**Stored data**
----
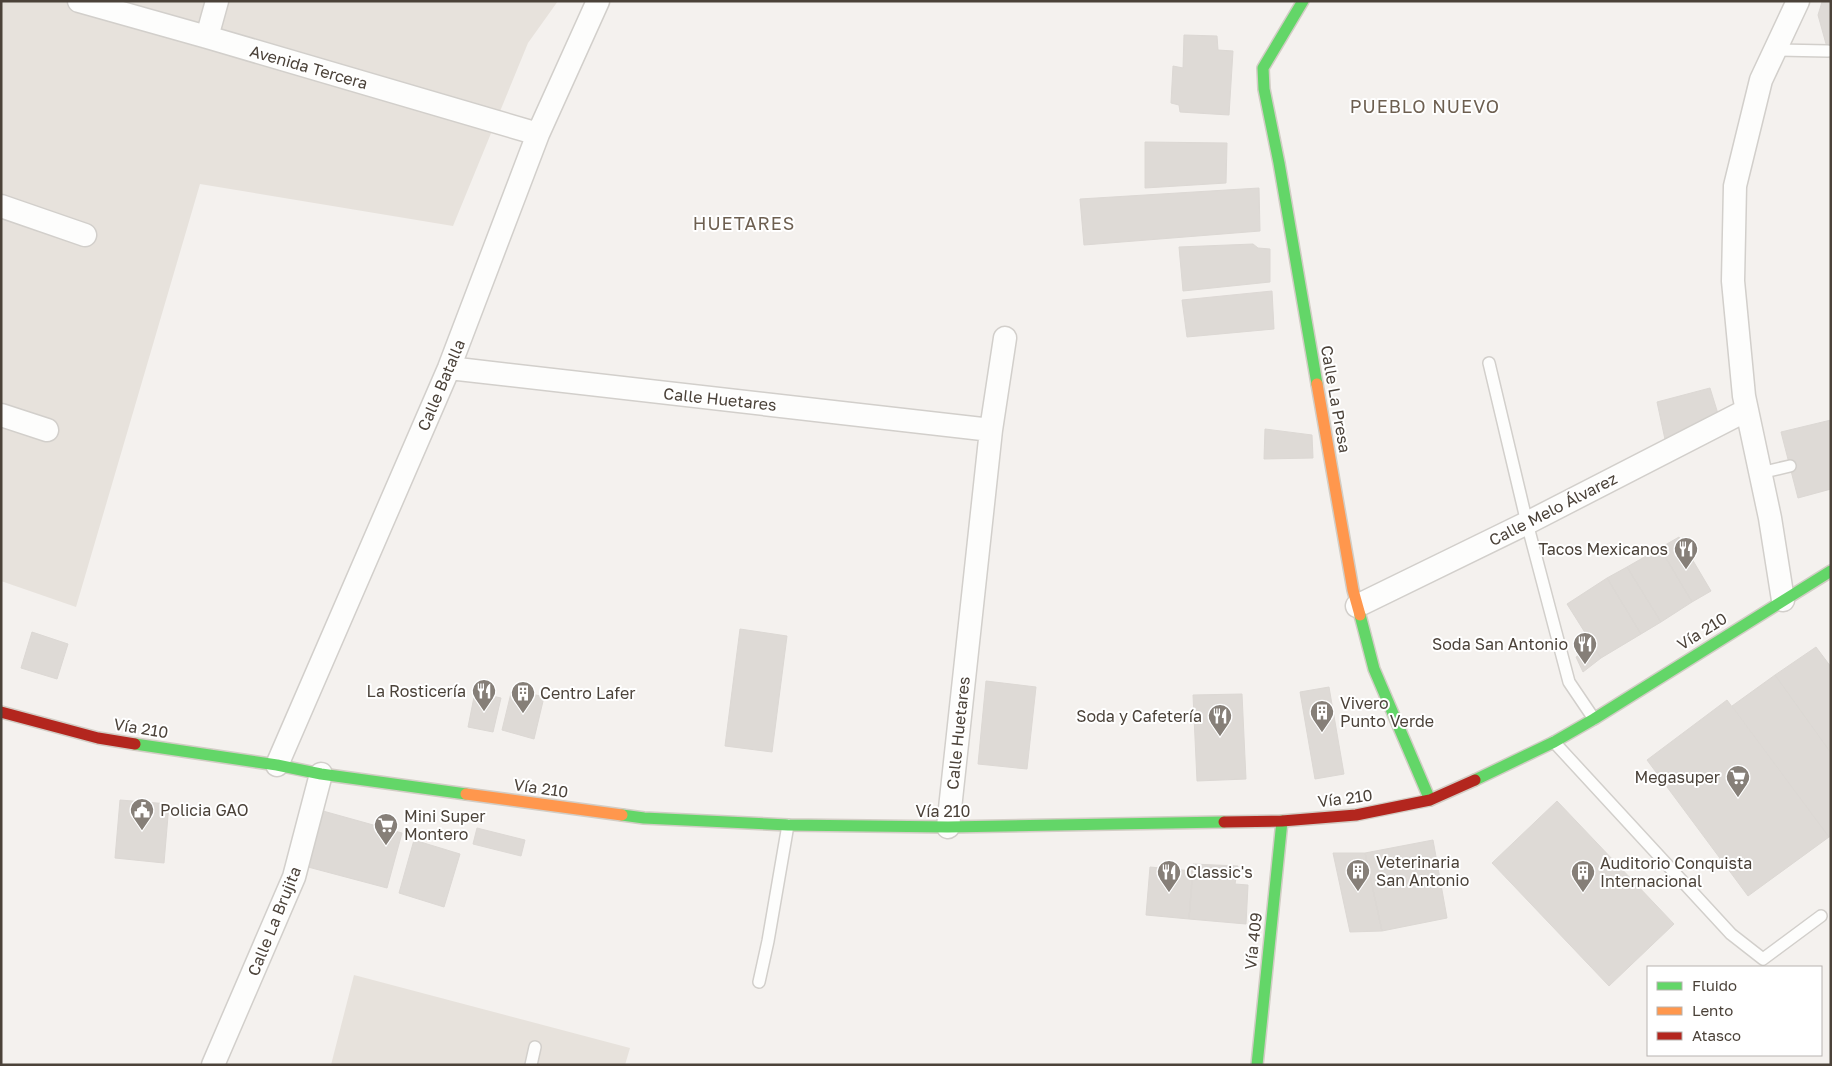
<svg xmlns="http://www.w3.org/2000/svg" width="1832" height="1066" font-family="'Golos Text',sans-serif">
<rect width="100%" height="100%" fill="#f4f1ee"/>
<!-- residential -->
<path fill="#e7e2dc" d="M1,1H558L528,43L453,226L200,184L76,607L1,581Z
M354,975L630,1048L625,1065H331Z"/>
<!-- building -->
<path fill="#dedad6" stroke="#dcd8d4" d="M1831,1V62L1818,15L1822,2Z
M1184,35L1217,36L1218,50L1233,51L1229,115L1180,112L1179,105L1171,103L1173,66L1183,68Z
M1145,142L1227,143L1226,183L1145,188Z
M1259,188L1260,231L1084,245L1080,199Z
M1253,244L1258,248L1270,249V282L1183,291L1179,247Z
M1272,291L1274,329L1187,337L1182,300Z
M1710,388L1719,417L1666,444L1657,402Z
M1831,420V489L1798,498L1781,432Z
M1265,429L1312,435L1313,458L1264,459Z
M1679,537L1711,591L1692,602L1660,548Z
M1660,548L1692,602L1661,622L1627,567Z
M1627,567L1661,622L1641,634L1607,578Z
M1607,578L1641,634L1601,658L1567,604Z
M740,629L787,636L772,752L725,746Z
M32,632L68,644L57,679L21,668Z
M1593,646L1601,658L1583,672L1576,657Z
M1816,647L1831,667V753L1775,675Z
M1775,675L1831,753V836L1829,837L1732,706Z
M986,681L1036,687L1027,769L978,764Z
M1329,687L1344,774L1315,779L1300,692Z
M512,689L544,697L534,739L502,730Z
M475,692L501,698L493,732L468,727Z
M1242,694L1246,779L1197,781L1193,695Z
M1727,700L1829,837L1748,896L1647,760Z
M120,800L169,804L164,863L115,858Z
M1557,801L1674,924L1609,986L1492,863Z
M323,811L402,833L387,888L308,867Z
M477,828L525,840L521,856L473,844Z
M414,840L460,854L444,907L399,893Z
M1433,840L1447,918L1382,931L1365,853Z
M1333,853H1365L1382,931L1350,932Z
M1193,864L1238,866L1235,884L1248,885L1246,924L1189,919Z
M1150,867L1193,871L1189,919L1146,915Z"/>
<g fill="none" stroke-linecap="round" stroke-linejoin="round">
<!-- lane casing -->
<g stroke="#d2cfcb" stroke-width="14">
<path id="lane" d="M1775,50L1828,51
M1489,363L1527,523L1569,682L1594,719
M1760,473L1790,466
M1554,742L1731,934L1763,959L1821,916
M759,982L768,941L788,825
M531,1065L535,1047"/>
</g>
<!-- street casing -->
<g stroke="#d2cfcb" stroke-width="25">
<path id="street" d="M79,1L207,37L538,134
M207,37L217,1
M1,206L85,235
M449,368L991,430
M1,415L47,430
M1783,600L1770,518L1744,396L1733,281L1735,186L1761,80L1798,1
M1357,606L1527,523L1747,410
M277,765L449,368L538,134L598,1
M948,827L991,430L1005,338
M213,1065L294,877L321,774"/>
</g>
<!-- fast casing -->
<g stroke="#d2cdc5" stroke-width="14">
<path id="fast" d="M1303,1L1263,68L1264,89L1279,163L1317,384
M1360,615L1374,669L1430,800
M135,744L277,765L321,774L466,794
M1475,780L1554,742L1594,719L1831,571
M622,815L644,818L788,825L948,827L1224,822
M1257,1065L1282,821"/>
</g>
<!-- slow casing -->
<g stroke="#d2cdc5" stroke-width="14">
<path id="slow" d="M1317,384L1353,590L1360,615
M466,794L622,815"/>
</g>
<!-- jam casing -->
<g stroke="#d2cdc5" stroke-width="14">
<path id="jam" d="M1,712L98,738L135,744
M1224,822L1282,821L1356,815L1430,800L1475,780"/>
</g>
<!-- lane -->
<use href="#lane" stroke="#fdfdfc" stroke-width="11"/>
<!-- street -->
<use href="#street" stroke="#fdfdfc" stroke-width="22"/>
<!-- fast -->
<use href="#fast" stroke="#63d668" stroke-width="11"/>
<!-- slow -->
<use href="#slow" stroke="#ff974d" stroke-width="11"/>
<!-- jam -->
<use href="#jam" stroke="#b3261e" stroke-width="11"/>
</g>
<!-- icons -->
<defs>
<g id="restaurant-pin" transform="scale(1.25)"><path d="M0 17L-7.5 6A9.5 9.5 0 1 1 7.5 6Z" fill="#867f78" stroke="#fff"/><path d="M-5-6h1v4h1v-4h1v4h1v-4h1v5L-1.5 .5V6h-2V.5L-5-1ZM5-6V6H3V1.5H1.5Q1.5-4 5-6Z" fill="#fff"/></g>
<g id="building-pin" transform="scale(1.25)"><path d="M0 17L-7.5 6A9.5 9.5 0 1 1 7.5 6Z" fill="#867f78" stroke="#fff"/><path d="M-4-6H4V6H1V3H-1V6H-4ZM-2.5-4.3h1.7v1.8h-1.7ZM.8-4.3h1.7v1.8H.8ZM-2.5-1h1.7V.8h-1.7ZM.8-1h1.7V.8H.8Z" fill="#fff"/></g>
<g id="supermarket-pin" transform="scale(1.25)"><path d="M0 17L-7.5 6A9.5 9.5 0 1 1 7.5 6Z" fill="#867f78" stroke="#fff"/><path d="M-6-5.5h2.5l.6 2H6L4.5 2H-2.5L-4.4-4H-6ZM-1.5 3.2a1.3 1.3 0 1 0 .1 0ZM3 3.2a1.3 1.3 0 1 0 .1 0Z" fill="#fff"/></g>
<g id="civic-pin" transform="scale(1.25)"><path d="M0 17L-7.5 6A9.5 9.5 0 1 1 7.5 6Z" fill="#867f78" stroke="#fff"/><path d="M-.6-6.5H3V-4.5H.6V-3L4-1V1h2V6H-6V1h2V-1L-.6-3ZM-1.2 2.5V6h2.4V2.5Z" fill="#fff"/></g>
</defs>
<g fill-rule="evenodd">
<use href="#restaurant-pin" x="1686" y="549"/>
<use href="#restaurant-pin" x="1585" y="644"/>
<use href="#restaurant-pin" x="484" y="691"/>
<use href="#building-pin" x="523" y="693"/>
<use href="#building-pin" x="1322" y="712"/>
<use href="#restaurant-pin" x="1220" y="716"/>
<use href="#supermarket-pin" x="1738" y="777"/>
<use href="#civic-pin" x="142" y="810"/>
<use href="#supermarket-pin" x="386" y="825"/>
<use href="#building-pin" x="1358" y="871"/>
<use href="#restaurant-pin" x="1169" y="872"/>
<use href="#building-pin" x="1583" y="872"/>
</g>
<g text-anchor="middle" stroke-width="4" stroke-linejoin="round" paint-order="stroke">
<!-- street labels -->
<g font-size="16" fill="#4b4239" stroke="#fff">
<text transform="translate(309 67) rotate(16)" y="6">Avenida Tercera</text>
<text transform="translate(441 385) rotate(-67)" y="6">Calle Batalla</text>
<text transform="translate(720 399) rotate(6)" y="6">Calle Huetares</text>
<text transform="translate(1336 399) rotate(80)" y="6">Calle La Presa</text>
<text transform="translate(1553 509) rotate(-27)" y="6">Calle Melo Álvarez</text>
<text transform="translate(1702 631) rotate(-32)" y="6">Vía 210</text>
<text transform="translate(141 728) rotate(9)" y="6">Vía 210</text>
<text transform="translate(958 733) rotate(-84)" y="6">Calle Huetares</text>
<text transform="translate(541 788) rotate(8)" y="6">Vía 210</text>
<text transform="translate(1345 798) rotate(-7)" y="6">Vía 210</text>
<text x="943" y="817">Vía 210</text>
<text transform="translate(274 921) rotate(-68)" y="6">Calle La Brujita</text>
<text transform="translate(1253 941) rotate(-84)" y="6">Vía 409</text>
</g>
<!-- poi labels -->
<g font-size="16" fill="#4b4239" stroke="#fff" text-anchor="start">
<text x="1668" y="555" text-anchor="end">Tacos Mexicanos</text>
<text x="1568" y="650" text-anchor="end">Soda San Antonio</text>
<text x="466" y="697" text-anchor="end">La Rosticería</text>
<text x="540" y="699">Centro Lafer</text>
<text x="1340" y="709">Vivero<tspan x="1340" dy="18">Punto Verde</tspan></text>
<text x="1202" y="722" text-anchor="end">Soda y Cafetería</text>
<text x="1720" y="783" text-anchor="end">Megasuper</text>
<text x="160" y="816">Policia GAO</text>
<text x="404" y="822">Mini Super<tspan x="404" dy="18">Montero</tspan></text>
<text x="1376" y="868">Veterinaria<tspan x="1376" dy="18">San Antonio</tspan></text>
<text x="1600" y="869">Auditorio Conquista<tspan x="1600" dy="18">Internacional</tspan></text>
<text x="1186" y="878">Classic's</text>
</g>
<!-- neighbourhood labels -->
<g font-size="18" letter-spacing="1" fill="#6d5f50" stroke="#fff">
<text x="1425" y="113">PUEBLO NUEVO</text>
<text x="744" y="230">HUETARES</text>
</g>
</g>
<!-- border -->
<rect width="1832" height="1066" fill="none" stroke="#4b4239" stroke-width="5"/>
<!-- legend -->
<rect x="1647" y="966" width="175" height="90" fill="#ffffff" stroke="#b7b3b0"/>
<rect x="1657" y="982" width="25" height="8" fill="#63d668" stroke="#b7b3b0"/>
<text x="1692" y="991" font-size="15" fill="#4b4239">Fluido</text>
<rect x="1657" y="1007" width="25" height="8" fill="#ff974d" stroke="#b7b3b0"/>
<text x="1692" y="1016" font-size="15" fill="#4b4239">Lento</text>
<rect x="1657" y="1032" width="25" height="8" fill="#b3261e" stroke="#b7b3b0"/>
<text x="1692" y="1041" font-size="15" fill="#4b4239">Atasco</text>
</svg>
----
**Work order**
A single number, please: the count of lines above that contain the string "round".

**Response box**
2